Hacker que roubou $282 milhões na semana passada, lava $63M via Tornado Cash: CertiK

• A CertiK acaba de identificar $63 milhões em fundos roubados a fluir através do misturador Tornado Cash, após o compromisso de carteira de $282 milhão na semana passada.
• O atacante utilizou táticas de lavagem “de manual”, transferindo Bitcoin para Ethereum e dividindo os fundos em pequenos pedaços para evitar ser apanhado.
• Este roubo massivo começou com um ataque de engenharia social, onde a vítima partilhou por engano a sua frase-semente com uma equipa de suporte falsa.

Na semana passada, a 10 de janeiro, um grande ataque drenou $282 milhões de uma única carteira de criptomoedas.

Embora inicialmente os fundos parecessem perdidos para sempre, os dados forenses mais recentes da CertiK agora mostram onde uma parte do dinheiro se encontra.

Os sistemas deles detectaram um aumento na atividade de lavagem no Tornado Cash esta semana e ligaram-na diretamente aos ativos roubados.

Rastreamento do Caminho de Lavagem do Tornado Cash

Segundo analistas da CertiK, aproximadamente $63 milhões já foram transferidos através do misturador de privacidade. Este valor é apenas uma fração da perda total, mas mostra que o roubo foi um esforço organizado, e os hackers(s) estão a tentar apagar a trilha digital.

Os investigadores da CertiK mapearam onde o dinheiro poderia estar neste momento, e as suas descobertas mostram que o atacante começou com Bitcoin, mas rapidamente passou para a rede Ethereum.

Em 10 de janeiro de 2026, por volta das 23h UTC, uma vítima perdeu mais de $282M em LTC & BTC devido a um esquema de engenharia social com carteiras de hardware.

O atacante começou a converter o LTC & BTC roubados para Monero através de várias trocas instantâneas, causando um aumento acentuado no preço do XMR.

O BTC também…

— ZachXBT (@zachxbt) 16 de janeiro de 2026

Dados mostram que 686 BTC foram transferidos através de uma ponte cross-chain, resultando na chegada de aproximadamente 19.600 ETH a um único endereço.

Assim que os fundos chegaram ao Ethereum, o hacker começou a lavar o dinheiro via Tornado Cash. A CertiK também notou que o ladrão não está a lavar o dinheiro ao mesmo tempo.

Em vez disso, dividiram o Ether em múltiplas carteiras menores, cada uma contendo cerca de 400 ETH.

Um Manual de Manual de Ensino

Especialistas chamaram a estas movimentações de um roubo de criptomoedas “de manual” devido à sua natureza genérica.

#CertiKInsight 🚨

Detectámos depósitos no Tornado Cash que rastreiam até ao alegado compromisso de carteira a 10 de janeiro, que custou mais de $282M.

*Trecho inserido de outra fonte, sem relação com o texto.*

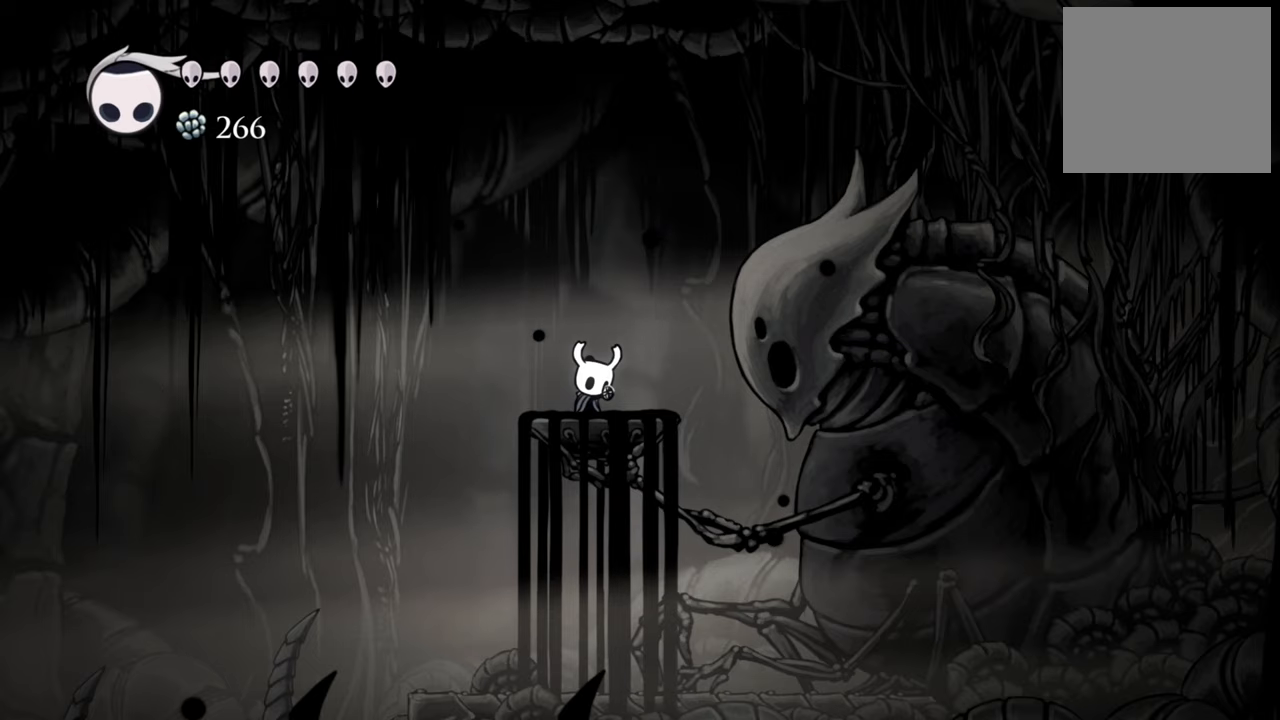
{"buttons": ["Y"], "events": []}
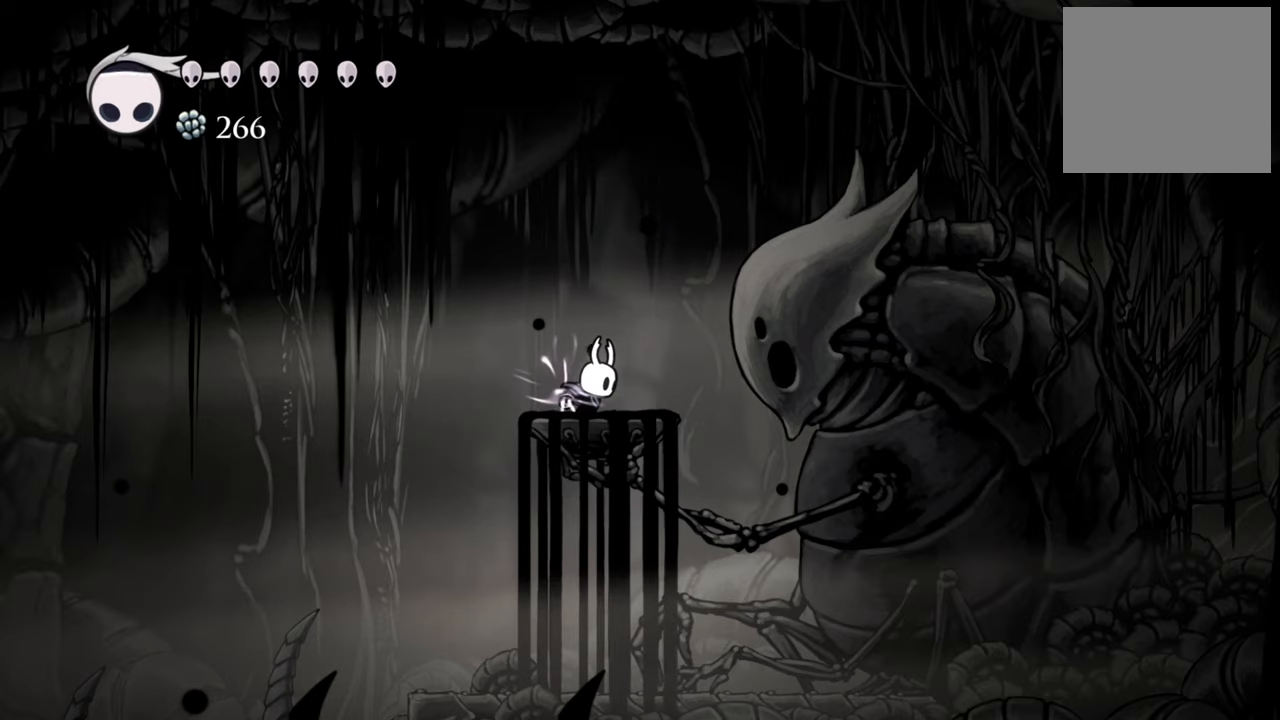
{"buttons": ["Y"], "events": []}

Parte do fundo (~$63M) foi transferida para 0xF73a4EbC3d0984F166AC215471Cc895cB4F5cc21 antes de mais lavagem.

Mantenha-se atento! pic.twitter.com/byzRmjoeZR

— CertiK Alert (@CertiKAlert) 19 de janeiro de 2026

O hacker utilizou plataformas como THORswap para saltar entre cadeias. Historicamente, os hackers fazem isso para esconder a trilha, e as suas decisões de mover o ETH em pedaços de 400 moedas mostram que estão a tentar deliberadamente lavar o dinheiro.

Assim que os ativos entram num misturador como o Tornado Cash, a ligação visível entre o remetente e o destinatário desaparece, e as equipas de segurança alertam que as hipóteses de recuperação caem para quase zero após este passo.

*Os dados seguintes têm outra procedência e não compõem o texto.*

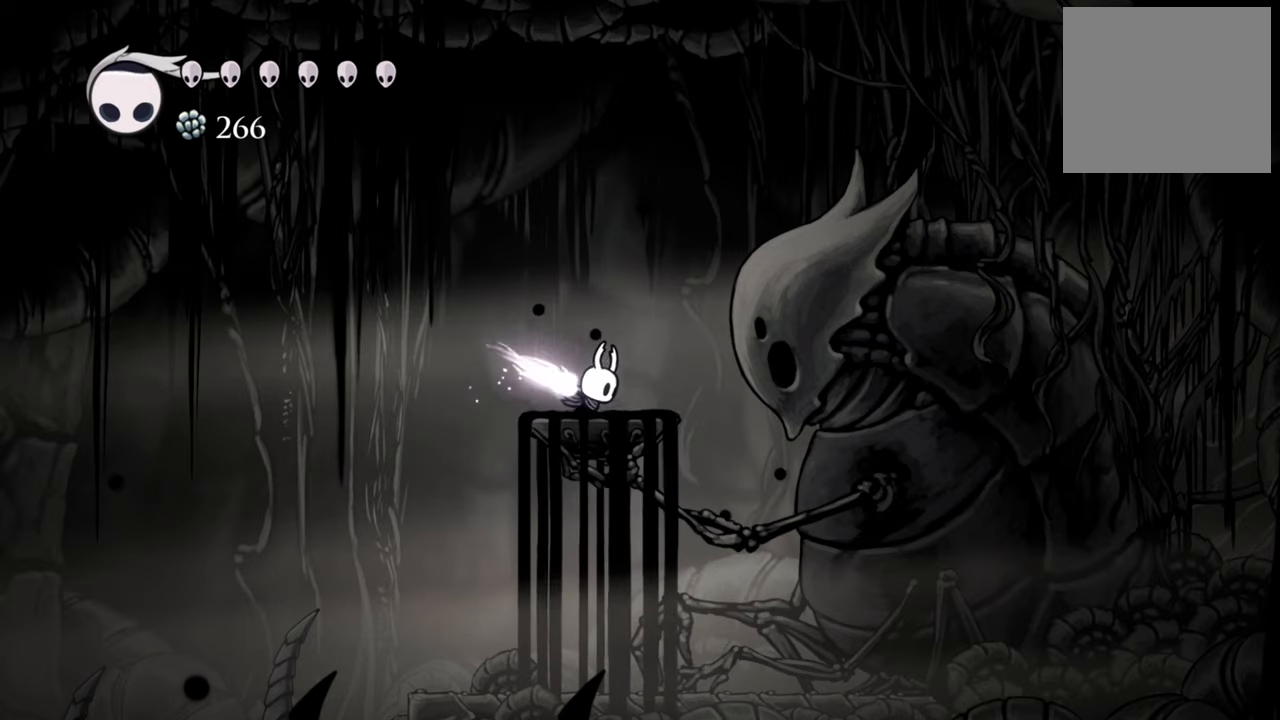
{"buttons": [], "events": [[180, "Y", "up"]]}
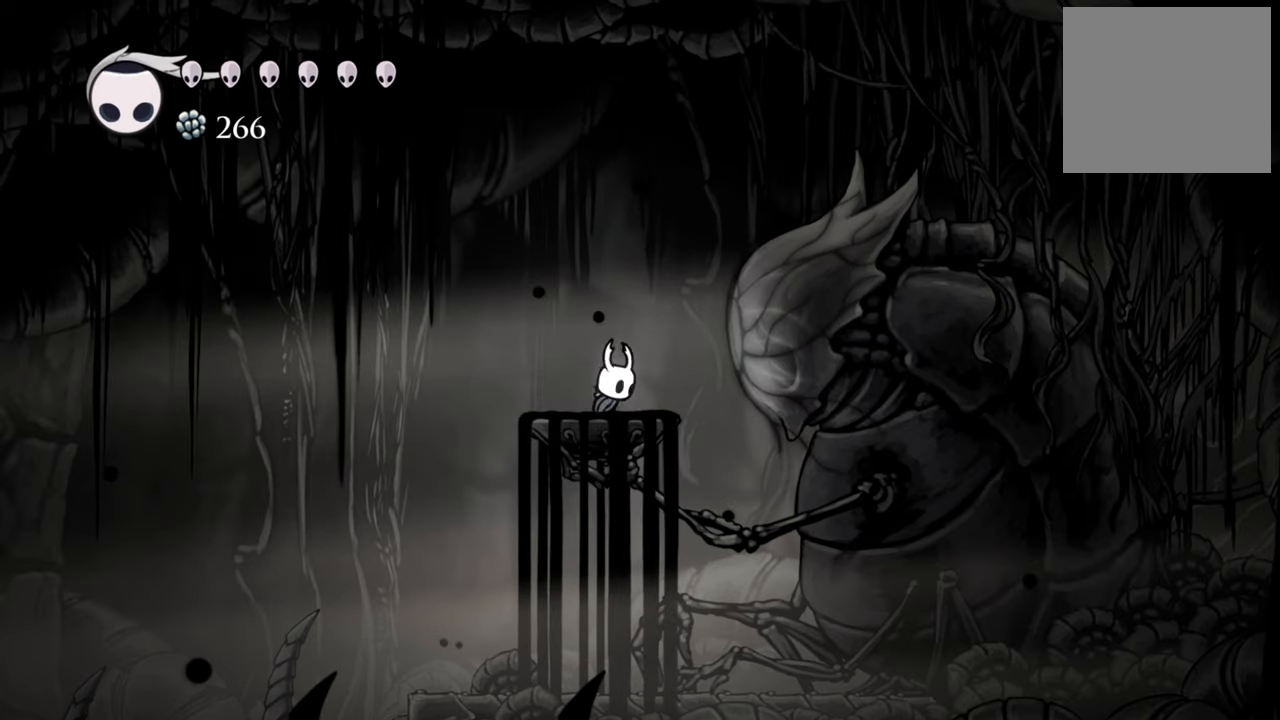
{"buttons": [], "events": []}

A Erro Humano por Trás do Hack

Embora a lavagem pareça cuidadosamente planeada, o roubo original foi muito mais simples em comparação.

O incidente de 10 de janeiro aconteceu através de um ataque de engenharia social, onde o atacante fingiu ser um membro da equipa de suporte de carteiras e usou isso para ganhar a confiança da vítima.

O atacante convenceu o utilizador a revelar a sua frase-semente, e assim que a vítima o fez, o hacker assumiu o controlo total de 1.459 BTC e mais de 2 milhões de Litecoin.

Normalmente, os traders que foram vítimas tendem a esperar que os registos na blockchain os ajudem a recuperar o seu dinheiro.

No entanto, neste caso, os fundos estão a mover-se lentamente através do Tornado Cash, tornando a recuperação cada vez mais improvável a cada segundo que passa.

Quando os fundos deixam o misturador, aparecem como moedas “limpas”, sem histórico.

As agências de aplicação da lei podem às vezes sinalizar endereços que interagem com misturadores. No entanto, estes protocolos são descentralizados, e o processo pode ser muito difícil.